In either event, I think we agree that the 1M or 200k discrepancy is largely irrelevant. For brainwallets, there are two constraints on word selection: 1) They must be memorizable. 2) They must be randomly selectable.
Adding to point (2). To achieve maximum entropy, it is essential that no word is more or less likely to be selected than any other and each select event is independent from any other. Some people erroneously attempt to think up their own words or select them from random pages of some book.
Diceware uses five rolls of a six-sided die to do word selection. This gives 7,776 possible "words", some of which aren't words, aren't well-known, and won't be easily memorized. There are other lists out there, but they suffer the same constraints. 10,000 is a generous estimate of word pool size for this purpose.
Agreed. I made my own version of the Diceware list years ago to counter this problem. 10 000 words is indeed generous. Even as a native English speaker I wouldn't care to push much beyond 1000 words.
These days I use the
English 2048-word list supplied with BIP0039:
abandon ability able about above ... zero zone zoo
Memorizing 12+ words, selected at random via dice roll, is a mathematically provable method to generate a sufficiently safe brainwallet. Additional steps, shortcuts, obfuscations, etc are not necessary at best, and crippling to security at worst.
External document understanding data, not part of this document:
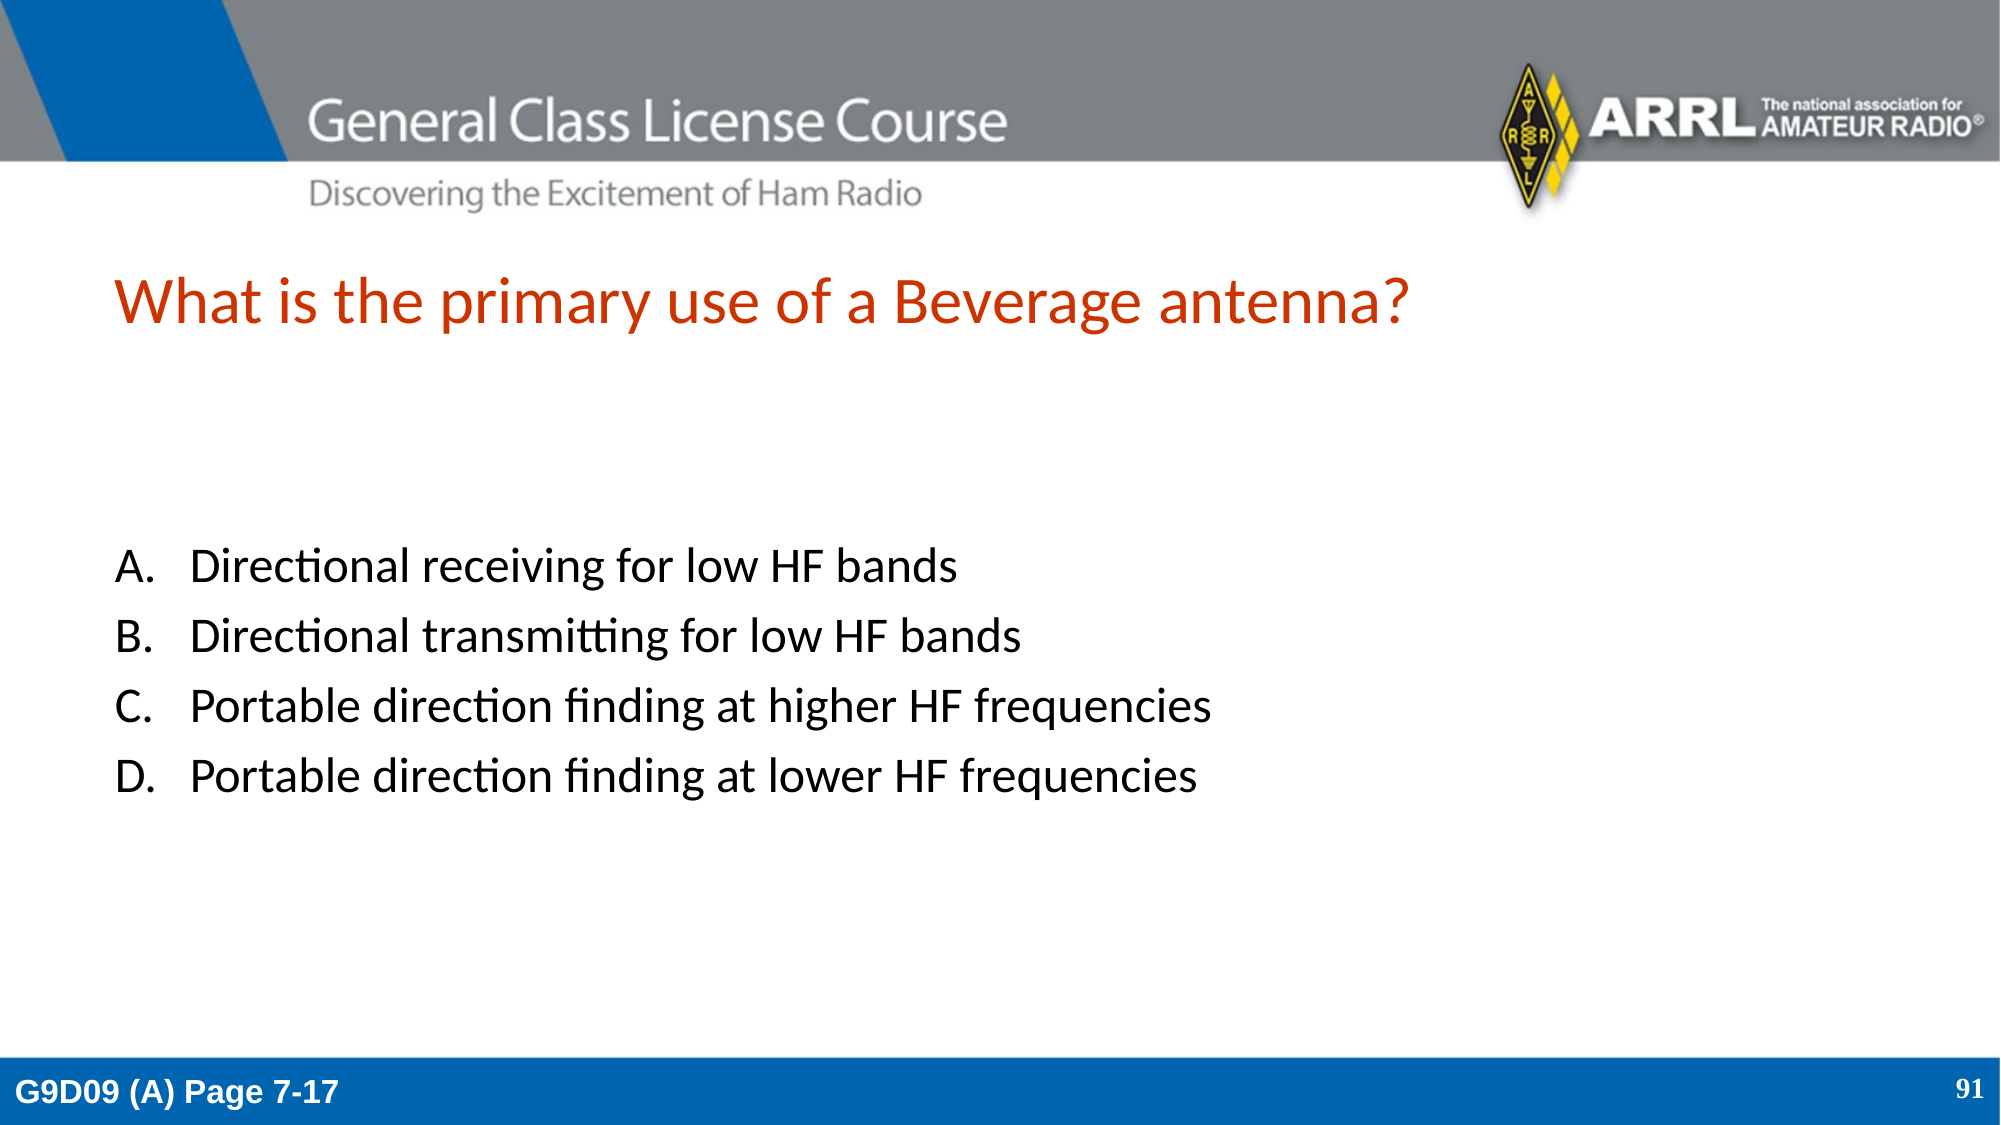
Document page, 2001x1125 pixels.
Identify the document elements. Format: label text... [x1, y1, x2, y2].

title What is the primary use of a Beverage antenna? [99, 249, 1900, 468]
text_box 91 [1875, 1062, 2000, 1113]
text_box G9D09 (A) Page 7-17 [0, 1062, 1313, 1118]
list Directional receiving for low HF bands Directional transmitting for low HF bands Portable direction finding at higher HF frequencies Portable direction finding at lower HF frequencies [99, 525, 1900, 1005]
picture [0, 0, 2001, 1125]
Certainly, shortcuts can cost entropy and while method obscurity may increase security, it will typically do so in a non-quantifiable way. Relying on one's intuition regarding the difficulty of divining an obscure method is to abandon a foundational premise of information theory.
However, I'd like to highlight key-stretching as a fair source of additional security for a true brainwallet. In essence, one simply forgets the last few words of their passphrase and brute-forces them whenever access is required.
I'd also like to expand on "sufficiently safe" here.
Selecting 12 words randomly and uniformly from a pool of 10 000 words gives 12 * log
2(10000) = 159.45 bits of entropy (2.d.p). Roughly speaking, there are as many equally plausible 12-word passphrases as there are Bitcoin addresses. Assuming the entropy of the passphrase is not reduced as it is converted into a private key, such a private key will be no less effective in securing a Bitcoin output than a standard random key.
Selecting 12 words from a pool of just 2048 yields
12 * log2(2048) = 12 * 11 = 132
bits of entropy. This is less secure than a standard address but is arguably "sufficiently safe" today. Electrum
1 seeds have 128 bits by default. Casascius coins used special 128-bit compact private keys.
Even 9 words from 2048 gives 99 bits of entropy. We're well past the point of general cryptographic recommendation here but as far as a convenience/security tradeoff is concerned, I believe there are cases where 9 words would be a reasonable choice. Extending your earlier point of reference: As of block #387287, approximately 2
83.71 hashes have been calculated by miners in Bitcoin's lifetime, and such a hash is computationally cheaper than converting a private key to an address.
[1] Most new Electrum seeds are 13 words from the pool of 2048 words I linked to above. One might expect such a seed to have 13 * 11 = 143 bits of entropy but some of the data is dedicated to a checksum/version-number and the final word is underutilised (usually begins 'ab' or 'ac').